AWS API Changes

2022/09/08 - Amazon EMR Containers - 3 updated api methods

Changes EMR on EKS now allows running Spark SQL using the newly introduced Spark SQL Job Driver in the Start Job Run API

DescribeJobRun (updated)

Link ¶
Changes (response)

{'jobRun': {'jobDriver': {'sparkSqlJobDriver': {'entryPoint': 'string',
                                                'sparkSqlParameters': 'string'}}}}

Displays detailed information about a job run. A job run is a unit of work, such as a Spark jar, PySpark script, or SparkSQL query, that you submit to Amazon EMR on EKS.

See also: AWS API Documentation

Request Syntax

client.describe_job_run(
    id='string',
    virtualClusterId='string'
)

type id:

string

param id:

[REQUIRED]

The ID of the job run request.

type virtualClusterId:

string

param virtualClusterId:

[REQUIRED]

The ID of the virtual cluster for which the job run is submitted.

Prompt A = Can you print the part of the API changes page that opens with the words containing "The ID of the job" and closes with "run is submitted."?
The API changes page and the records come from unrelated sources.

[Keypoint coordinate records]

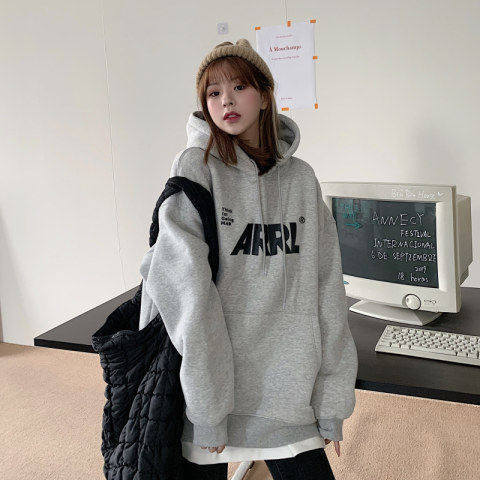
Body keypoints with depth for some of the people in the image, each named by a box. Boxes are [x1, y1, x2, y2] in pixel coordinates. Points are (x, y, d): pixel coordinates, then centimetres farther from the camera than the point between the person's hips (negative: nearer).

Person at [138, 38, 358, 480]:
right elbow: (188, 286, -14)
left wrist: (332, 400, 1)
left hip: (289, 391, 3)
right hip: (209, 377, -2)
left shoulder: (301, 178, 5)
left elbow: (326, 289, 4)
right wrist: (208, 408, -17)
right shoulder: (196, 167, -6)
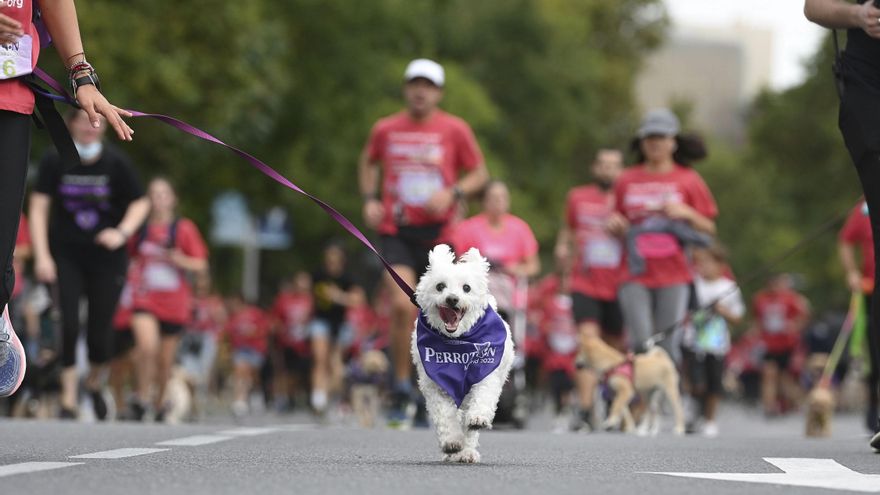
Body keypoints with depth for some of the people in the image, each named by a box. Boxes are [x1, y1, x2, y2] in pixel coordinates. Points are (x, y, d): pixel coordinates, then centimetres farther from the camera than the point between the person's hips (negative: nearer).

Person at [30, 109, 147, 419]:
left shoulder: (116, 162, -5)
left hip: (107, 257, 0)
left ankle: (94, 382, 30)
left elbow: (140, 203, 4)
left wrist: (123, 232, -14)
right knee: (68, 324, -14)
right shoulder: (55, 161, -6)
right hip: (65, 256, 0)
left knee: (100, 332, -1)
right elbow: (38, 207, -5)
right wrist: (41, 256, -12)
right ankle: (68, 397, -3)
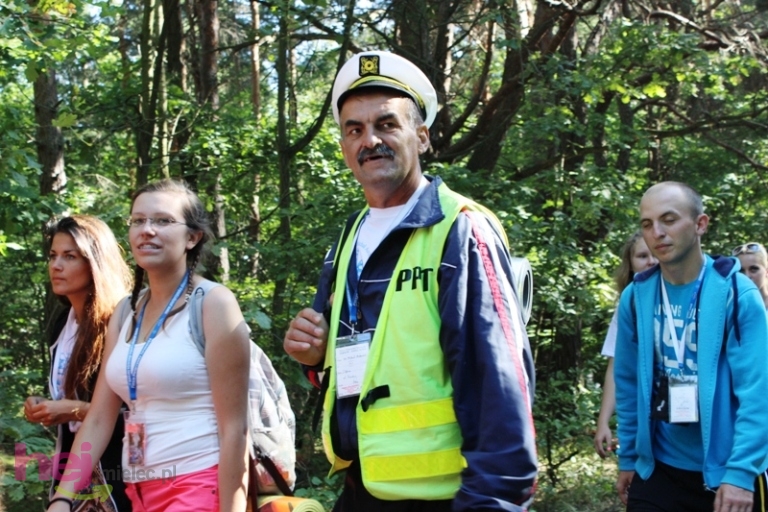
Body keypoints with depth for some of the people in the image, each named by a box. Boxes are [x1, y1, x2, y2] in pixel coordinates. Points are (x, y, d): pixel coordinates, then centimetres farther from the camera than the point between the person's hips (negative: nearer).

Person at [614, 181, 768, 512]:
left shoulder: (737, 293, -11)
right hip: (657, 470, 3)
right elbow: (628, 384, 6)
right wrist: (628, 458, 8)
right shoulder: (635, 297, -1)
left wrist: (741, 472, -19)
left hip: (726, 473, -3)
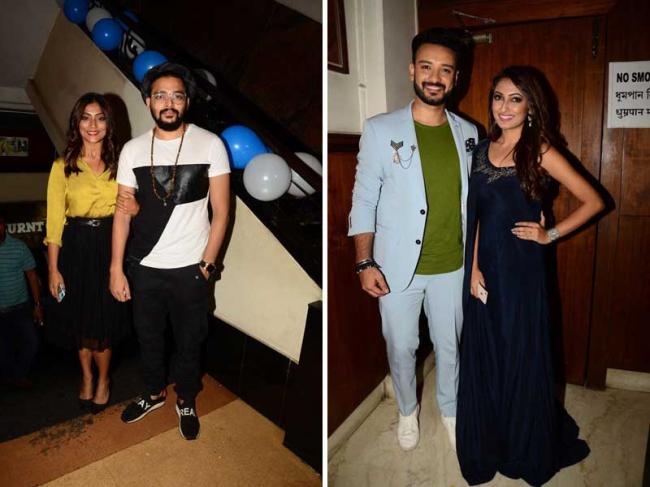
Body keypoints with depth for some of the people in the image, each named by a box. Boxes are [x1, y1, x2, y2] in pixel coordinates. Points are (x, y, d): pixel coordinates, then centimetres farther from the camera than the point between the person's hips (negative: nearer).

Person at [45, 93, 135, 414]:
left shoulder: (119, 164, 5)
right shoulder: (63, 166, -2)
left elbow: (131, 209, 12)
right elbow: (54, 220, -3)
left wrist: (133, 206, -12)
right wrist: (53, 268, -6)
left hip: (110, 246, 1)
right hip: (76, 247, 0)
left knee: (105, 320, 6)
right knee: (80, 321, 13)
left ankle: (103, 380, 32)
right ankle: (86, 378, 37)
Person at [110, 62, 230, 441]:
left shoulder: (210, 144, -10)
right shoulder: (133, 150, -1)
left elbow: (221, 211, -8)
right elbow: (123, 212, 1)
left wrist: (207, 263, -10)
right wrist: (116, 268, -2)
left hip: (189, 268, -2)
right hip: (143, 266, 3)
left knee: (189, 340, 14)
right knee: (148, 336, 20)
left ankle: (186, 401, 39)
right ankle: (155, 392, 46)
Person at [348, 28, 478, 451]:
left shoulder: (468, 133, 2)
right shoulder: (380, 129, -9)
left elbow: (473, 200, 9)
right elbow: (364, 201, -7)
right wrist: (366, 262, -12)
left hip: (452, 267, 3)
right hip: (398, 267, -2)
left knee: (449, 345, 18)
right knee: (401, 347, 14)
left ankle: (450, 408, 44)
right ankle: (408, 409, 41)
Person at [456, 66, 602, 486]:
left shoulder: (540, 152, -6)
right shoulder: (483, 150, 7)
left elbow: (593, 201, -3)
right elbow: (476, 217, 6)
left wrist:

Prompt B = Can you scale the records from their start through the line containing "left shoulder: (119, 164, 5)", both ends included, by giving only those lines again with the requests kept and every keypoint value in the answers (the x, y and depth figures) multiplied by 1.1 and rounded to whole numbers, halves up? Leave the pictures out.

Exercise output A =
The ID of the job run request.

type virtualClusterId:

string

param virtualClusterId:

[REQUIRED]

The ID of the virtual cluster for which the job run is submitted.

Exercise output B =
Body keypoints with depth for some of the people in the image, each named by a box. Boxes are [x1, y1, x2, y2] in pixel coordinates. Points are (x, y, d): pixel coordinates, then centimetres farther from the camera than the point between the person's hips (negative: nearer).

Person at [138, 38, 358, 480]:
right elbow: (207, 315, -15)
left wrist: (365, 440, 1)
left hip: (318, 430, 3)
right hip: (230, 415, -2)
left shoulder: (331, 196, 6)
left elbow: (359, 318, 4)
right wrist: (229, 449, -19)
right shoulder: (216, 184, -7)
Body keypoints with depth for some of the people in the image, each named by a box. Boxes are [x1, y1, x2, y2] in pixel coordinates. Points are (x, y, d): pixel coordinates, then centimetres farther from the camera than the point between the person's hips (negative: nearer).

Person at [30, 109, 147, 419]:
left shoulder: (128, 178, -6)
left hip: (118, 283, 0)
left ankle: (103, 420, 33)
left elbow: (154, 223, 4)
left wrist: (135, 255, -15)
right knee: (75, 356, -15)
right shoulder: (61, 177, -7)
right hip: (72, 282, 0)
left knee: (110, 365, -1)
right elbow: (42, 228, -6)
right wrist: (45, 282, -13)
right ankle: (75, 437, -3)
Body keypoints with depth for some of the people in the image, each named by a box. Boxes are [x1, y1, x2, y2] in pixel coordinates. Points are (x, y, d): pixel coordinates, then centimetres farther from the camera than the point between the person's hips (negative: nearer).

Person at [614, 181, 768, 512]:
left shoulder: (811, 322, -12)
right hip: (723, 517, 3)
right elbow: (691, 422, 7)
right wrist: (691, 504, 9)
right shoulder: (699, 327, -1)
left wrist: (815, 519, -21)
left hip: (799, 520, -3)
Body keypoints with depth for some of the people in the image, each named by a box. Boxes are [x1, y1, x2, y2] in pixel coordinates. Points are (x, y, d): pixel coordinates, then centimetres farther from the camera than the point between the person's hips (negative: nearer).

Person at [45, 93, 135, 414]:
left shoulder: (131, 180, 6)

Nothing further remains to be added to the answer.